Released: 2019-01-29

Railway carloadings, total tonnage

33.8 million tonnes

November 2018

7.2% increase

(12-month change)

The volume of rail freight carried in Canada totalled 33.8 million tonnes in November, up 7.2% from the same month a year earlier.

Chart 1  Chart 1: Railway carloadings, total tonnage shipped
Railway carloadings, total tonnage shipped

Freight originating in Canada rose 8.8% from the same month in 2017 to 30.8 million tonnes in November. Non-intermodal freight increased 9.6% to 337,000 carloads. The amount of freight loaded into these cars rose 10.2% from November 2017 to 27.7 million tonnes.

In November, the commodities with the largest increase in tonnage compared with November 2017 were fuel oils and crude petroleum (+1 058 000 tonnes or +93.9%), coal (+591 000 tonnes or +24.0%), potash (+280 000 tonnes or +16.9%), other cereal grains (+224 000 tonnes or +48.7%) and fresh, chilled or dried vegetables (+204 000 tonnes or +153.2%).

Conversely, tonnages declined for other oil seeds, nuts and other agricultural products (-250 000 tonnes or -32.8%), iron ores and concentrates (-221 000 tonnes or -4.3%) and lumber (-59 000 tonnes or -6.2%).

Intermodal freight loadings rose 1.5% from November 2017 to 214,000 units. In terms of weight, intermodal traffic decreased 1.8% to 3.2 million tonnes.

Freight traffic received from the United States fell 7.5% to 3.0 million tonnes as a result of a 8.2% decrease in non-intermodal freight.

Chart 2  Chart 2: Railway carloadings, top commodities shipped
Railway carloadings, top commodities shipped

  Note to readers

The Monthly Railway Carloadings Survey collects data, including the number of rail cars, tonnage, units and 20-feet equivalent units, from railways operating in Canada that provide for-hire freight service.
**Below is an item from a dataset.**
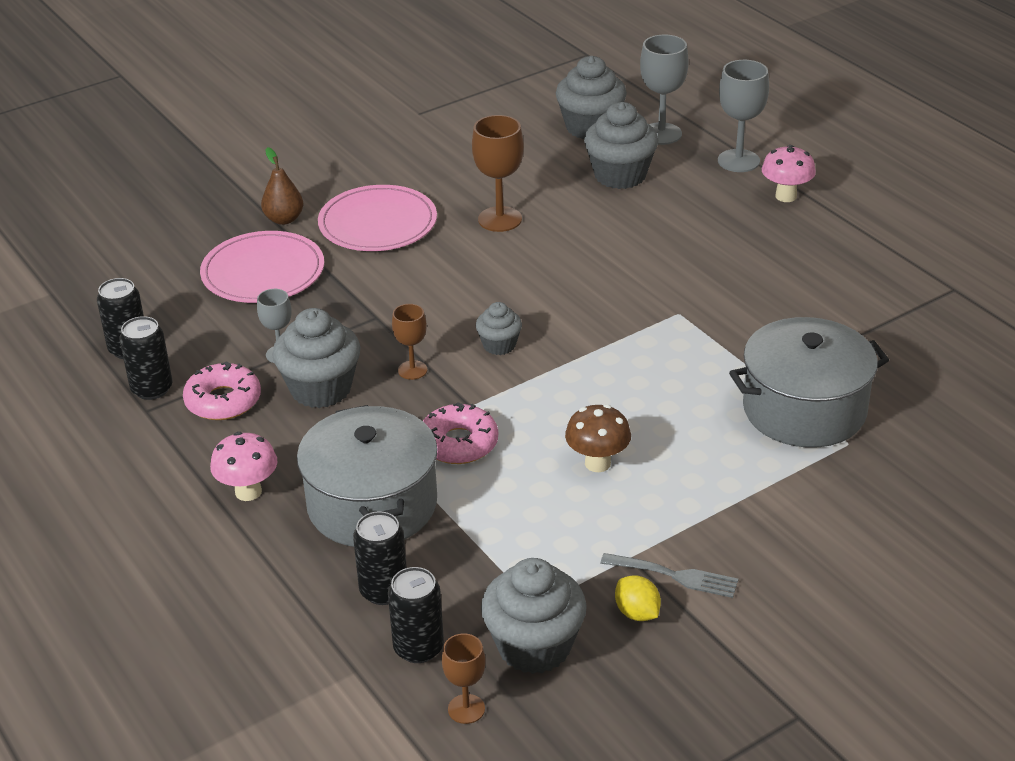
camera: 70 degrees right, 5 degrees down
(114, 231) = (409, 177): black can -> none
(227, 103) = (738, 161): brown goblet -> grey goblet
Non-intermodal freight is cargo moved via box cars or loaded in bulk. Intermodal freight is cargo moved via containers and trailers on flat cars.

Data are available for Canada, the eastern division and the western division. For statistical purposes, cargo loadings from Thunder Bay, Ontario, to the Pacific Coast are classified to the western division, while loadings from Armstrong, Ontario, to the Atlantic Coast are classified to the eastern division.

Data in this release are not seasonally adjusted.